Symptoms of Dilated Cardiomyopathy in Dogs

Dilated cardiomyopathy in dogs is a condition which causes enlargement of the chambers of the heart. Dilated cardiomyopathy, or DCM, is very common, and is one of the primary causes of congestive heart failure in dogs. Here's what you should know about DCM.

Dilated Cardiomyopathy Explained

DCM is a condition in which the chambers of your dog's heart become dilated, or expand. The left ventricle of the heart is usually the most affected, though the disease can affect all four chambers of your dog's heart. The disease can cause heart arrhythmias and murmurs. It can also cause leakage around the valves of the heart, leading to the build up of fluids in the chest and abdominal cavities; when fluids build up around the heart, your dog is at risk for congestive heart failure.

Risk Factors for Dilated Cardiomyopathy in Dogs

Dilated cardiomyopathy is most common in the larger breeds of dog. Male dogs contract this disease more often than female dogs. Breeds prone to this disorder include:

  • Irish wolfhounds
  • Great Danes
  • Dalmatians
  • Portuguese water dogs
  • English and American cocker spaniels
  • Old English Sheepdogs
  • Newfoundlands
  • Saint Bernards

Most dogs develop this disease between four and ten years of age. DCM is a life threatening disease with a high mortality rate.

Causes of Dilated Cardimyopathy in Dogs

DCM is believed to be an hereditary condition in most dogs. However, some breeds, such as Dalmations, Cocker Spaniels and Golden Retrievers, can develop this condition due to dietary deficiencies.

Symptoms of Dilated Cardiomyopathy in Dogs

If your dog develops dilated cardiomyopathy, he'll begin to tire very easily after only a small amount of exercise. He'll experience coughing and shortness of breath, often leading to collapse. He could appear lethargic and depressed and experience decreases in appetite. If fluid begins to build up in his chest or abdominal cavity, his abdomen could become distended.

Diagnosing Dilated Cardiomyopathy in Dogs

Your vet will need a complete medical history and thorough physical exam in order to diagnose dilated cardiomyopathy. Chest X-rays and EKGs can help your vet evaluate the extent of the damage to your dog's heart. Blood pressure measurements can help your vet determine how much strength your dog's heart beat retains. Ultrasounds and biochemical profiles can help your vet evaluate the extent of damage to your dog's other organs.
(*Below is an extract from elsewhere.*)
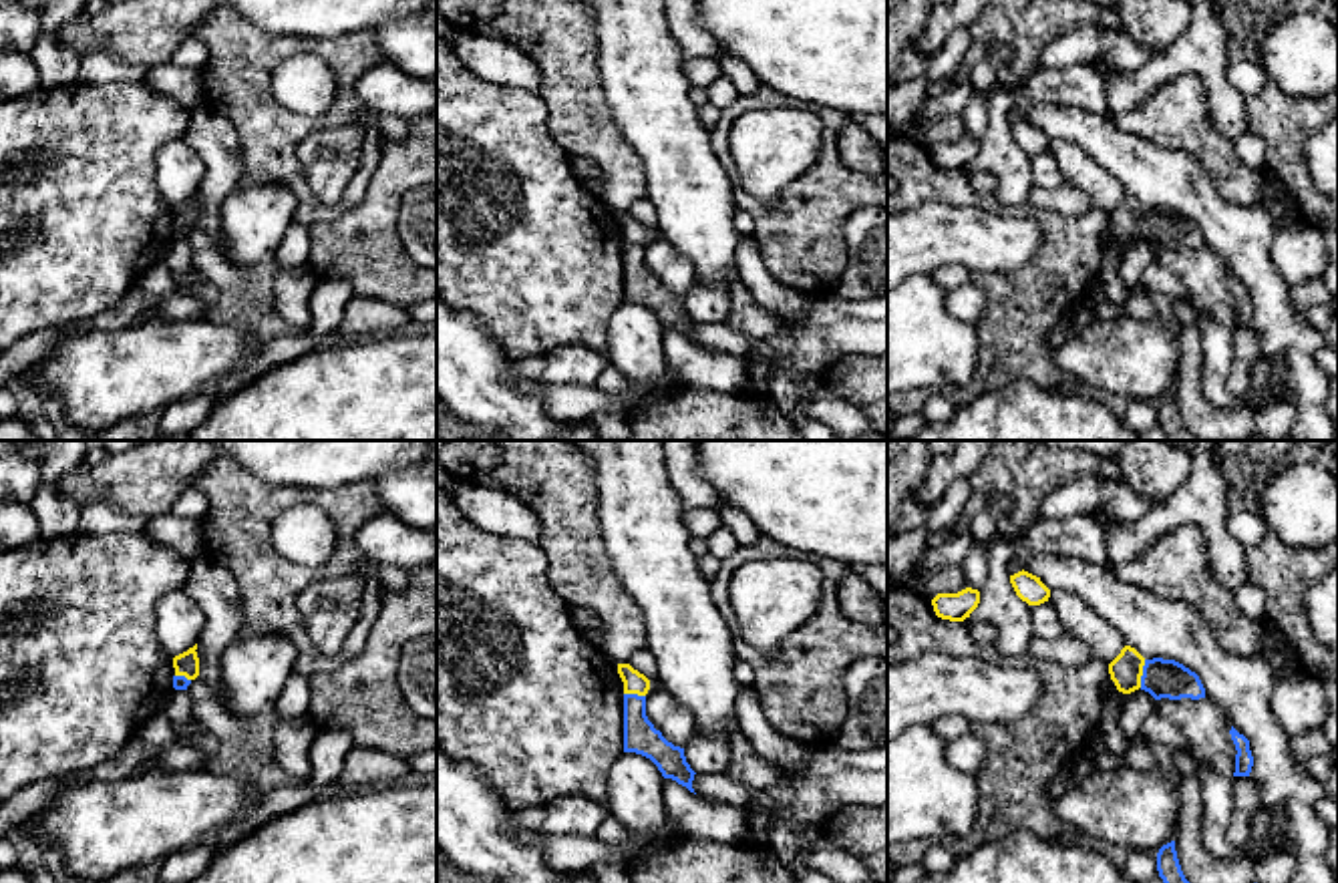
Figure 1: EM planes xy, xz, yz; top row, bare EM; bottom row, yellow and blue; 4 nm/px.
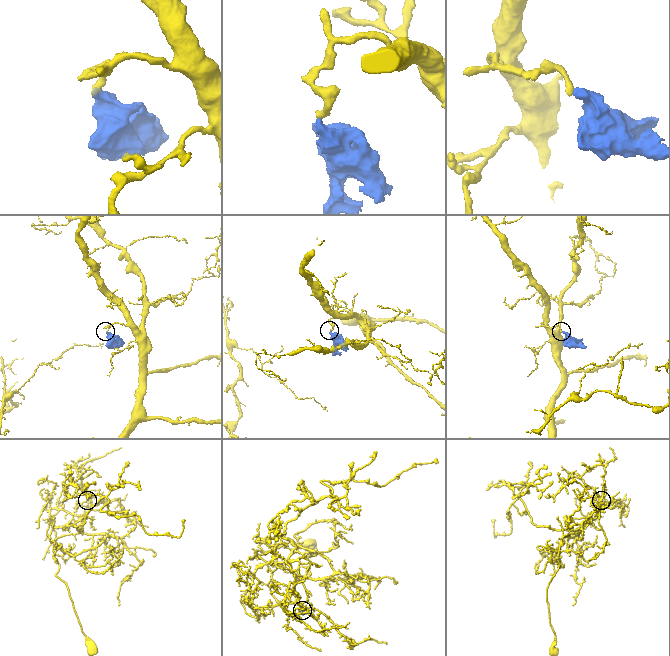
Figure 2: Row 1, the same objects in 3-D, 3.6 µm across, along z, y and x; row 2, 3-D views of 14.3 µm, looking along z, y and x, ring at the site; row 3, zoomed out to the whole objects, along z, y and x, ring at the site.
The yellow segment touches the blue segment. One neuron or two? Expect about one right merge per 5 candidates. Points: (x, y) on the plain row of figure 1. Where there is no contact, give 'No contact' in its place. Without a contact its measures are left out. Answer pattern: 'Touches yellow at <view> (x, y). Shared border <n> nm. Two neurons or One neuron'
Touches yellow at yz (1141, 224). Shared border 110 nm. Two neurons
Treating Dilated Cardiomyopathy in Dogs

If your dog has developed congestive heart failure as a result of DCM, diuretics and enzyme inhibitors can help him expel the excess fluid. Your dog will need to make dietary changes; reducing sodium intake helps to relieve the symptoms of dilated cardiomyopathy, as does the use of nutritional supplements like L-carnitine or taurine. If your dog has developed arrhythmia, your vet may prescribe drugs to regulate the electrical impulses that control your dog's heart beat. Your vet can also prescribe medications, including enzyme and beta blockers, to prevent further damage to your dog's heart; these drugs are particularly effective if your dog's dilated cardiomyopathy is diagnosed early in its progression.